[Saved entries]

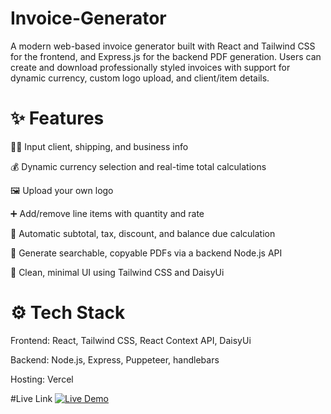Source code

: # Invoice-Generator

A modern web-based invoice generator built with React and Tailwind CSS for the frontend, and Express.js for the backend PDF generation. Users can create and download professionally styled invoices with support for dynamic currency, custom logo upload, and client/item details.

# ✨ Features
  🧑‍💼 Input client, shipping, and business info
  
  💰 Dynamic currency selection and real-time total calculations
  
  🖼 Upload your own logo
  
  ➕ Add/remove line items with quantity and rate
  
  🧾 Automatic subtotal, tax, discount, and balance due calculation
  
  📄 Generate searchable, copyable PDFs via a backend Node.js API
  
  🎯 Clean, minimal UI using Tailwind CSS and DaisyUi

# ⚙️ Tech Stack
  Frontend: React, Tailwind CSS, React Context API, DaisyUi
  
  Backend: Node.js, Express, Puppeteer, handlebars
  
  Hosting: Vercel
  
#Live Link
[![Live Demo](https://img.shields.io/badge/-Live%20Demo-34D399?style=for-the-badge&logo=vercel&logoColor=white)](https://invoice-generator-dgsa.vercel.app/)
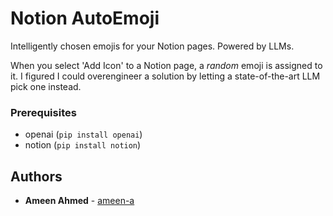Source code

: # Notion AutoEmoji
Intelligently chosen emojis for your Notion pages. Powered by LLMs. 

When you select 'Add Icon' to a Notion page, a _random_ emoji is assigned to it. I figured I could overengineer a solution by letting a state-of-the-art LLM pick one instead.


### Prerequisites

- openai (`pip install openai`)
- notion (`pip install notion`)





## Authors

* **Ameen Ahmed** - [ameen-a](https://github.com/ameen-a)

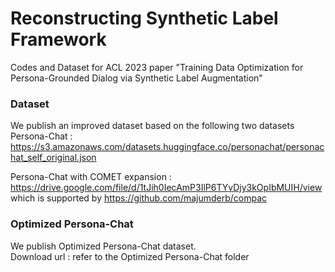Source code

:<h1>Reconstructing Synthetic Label Framework</h1>

Codes and Dataset for ACL 2023 paper "Training Data Optimization for Persona-Grounded Dialog via Synthetic Label Augmentation"

### Dataset ###

We publish an improved dataset based on the following two datasets<br>
Persona-Chat : https://s3.amazonaws.com/datasets.huggingface.co/personachat/personachat_self_original.json<br>

Persona-Chat with COMET expansion : https://drive.google.com/file/d/1tJih0IecAmP3IlP6TYvDjy3kOpIbMUIH/view which is supported by https://github.com/majumderb/compac<br>

### Optimized Persona-Chat ###
We publish Optimized Persona-Chat dataset. <br>
Download url : refer to the Optimized Persona-Chat folder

> [Written task]: Wherever a line of the data above contains "github", copy that line.

> [Result for this task]:
* **Ameen Ahmed** - [ameen-a](https://github.com/ameen-a)
Persona-Chat with COMET expansion : https://drive.google.com/file/d/1tJih0IecAmP3IlP6TYvDjy3kOpIbMUIH/view which is supported by https://github.com/majumderb/compac<br>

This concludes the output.